**Exercise objective:** Reproduce, from the lines below, exactly the stretch that begins at the line containing "Identify the document elements. Format: label [x1, y1, x2, y2]." and ends at the line containing "Page size: 2000x1125.", both included.

**Data supplied:**

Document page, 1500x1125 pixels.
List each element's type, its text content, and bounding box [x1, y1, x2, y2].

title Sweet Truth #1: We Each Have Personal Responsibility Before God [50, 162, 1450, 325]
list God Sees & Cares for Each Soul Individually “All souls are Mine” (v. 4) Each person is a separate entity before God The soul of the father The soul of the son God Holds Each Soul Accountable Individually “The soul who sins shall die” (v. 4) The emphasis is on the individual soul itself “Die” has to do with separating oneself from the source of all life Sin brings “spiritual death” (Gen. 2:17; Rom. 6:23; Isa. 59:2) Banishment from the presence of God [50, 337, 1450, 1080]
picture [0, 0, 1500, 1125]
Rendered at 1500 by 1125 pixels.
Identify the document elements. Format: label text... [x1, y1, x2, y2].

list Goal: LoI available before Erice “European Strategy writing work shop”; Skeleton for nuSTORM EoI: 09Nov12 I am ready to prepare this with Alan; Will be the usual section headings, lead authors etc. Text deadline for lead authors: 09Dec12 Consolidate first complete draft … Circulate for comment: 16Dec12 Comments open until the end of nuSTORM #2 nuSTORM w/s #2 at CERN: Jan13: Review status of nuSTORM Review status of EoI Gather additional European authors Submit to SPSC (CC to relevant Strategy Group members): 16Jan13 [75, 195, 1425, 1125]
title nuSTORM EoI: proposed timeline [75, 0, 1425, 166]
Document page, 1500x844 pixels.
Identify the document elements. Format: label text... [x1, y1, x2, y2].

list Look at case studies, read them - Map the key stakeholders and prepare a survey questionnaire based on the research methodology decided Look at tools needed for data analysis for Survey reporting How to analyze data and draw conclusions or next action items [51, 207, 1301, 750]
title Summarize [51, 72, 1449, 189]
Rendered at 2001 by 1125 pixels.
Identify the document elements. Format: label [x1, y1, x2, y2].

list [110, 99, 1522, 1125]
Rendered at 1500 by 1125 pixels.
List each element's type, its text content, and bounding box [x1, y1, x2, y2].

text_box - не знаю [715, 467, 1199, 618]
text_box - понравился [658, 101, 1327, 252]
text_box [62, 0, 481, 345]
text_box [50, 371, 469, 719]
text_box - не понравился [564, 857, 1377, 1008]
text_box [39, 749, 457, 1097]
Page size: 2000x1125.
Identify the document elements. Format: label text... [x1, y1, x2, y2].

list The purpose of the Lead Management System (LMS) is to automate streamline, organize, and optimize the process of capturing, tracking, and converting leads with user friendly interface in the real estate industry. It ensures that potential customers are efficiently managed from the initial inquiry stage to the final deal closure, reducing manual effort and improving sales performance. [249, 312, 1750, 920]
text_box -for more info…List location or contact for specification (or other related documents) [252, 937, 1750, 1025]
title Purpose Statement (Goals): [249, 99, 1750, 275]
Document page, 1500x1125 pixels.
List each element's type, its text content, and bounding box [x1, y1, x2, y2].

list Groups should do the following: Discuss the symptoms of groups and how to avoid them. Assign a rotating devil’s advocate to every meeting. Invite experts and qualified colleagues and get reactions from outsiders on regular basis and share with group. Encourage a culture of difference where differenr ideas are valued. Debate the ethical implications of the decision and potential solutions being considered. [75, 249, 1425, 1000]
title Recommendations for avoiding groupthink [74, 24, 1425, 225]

**Exercise result:**
Identify the document elements. Format: label [x1, y1, x2, y2].

list [110, 99, 1522, 1125]
Rendered at 1500 by 1125 pixels.
List each element's type, its text content, and bounding box [x1, y1, x2, y2].

text_box - не знаю [715, 467, 1199, 618]
text_box - понравился [658, 101, 1327, 252]
text_box [62, 0, 481, 345]
text_box [50, 371, 469, 719]
text_box - не понравился [564, 857, 1377, 1008]
text_box [39, 749, 457, 1097]
Page size: 2000x1125.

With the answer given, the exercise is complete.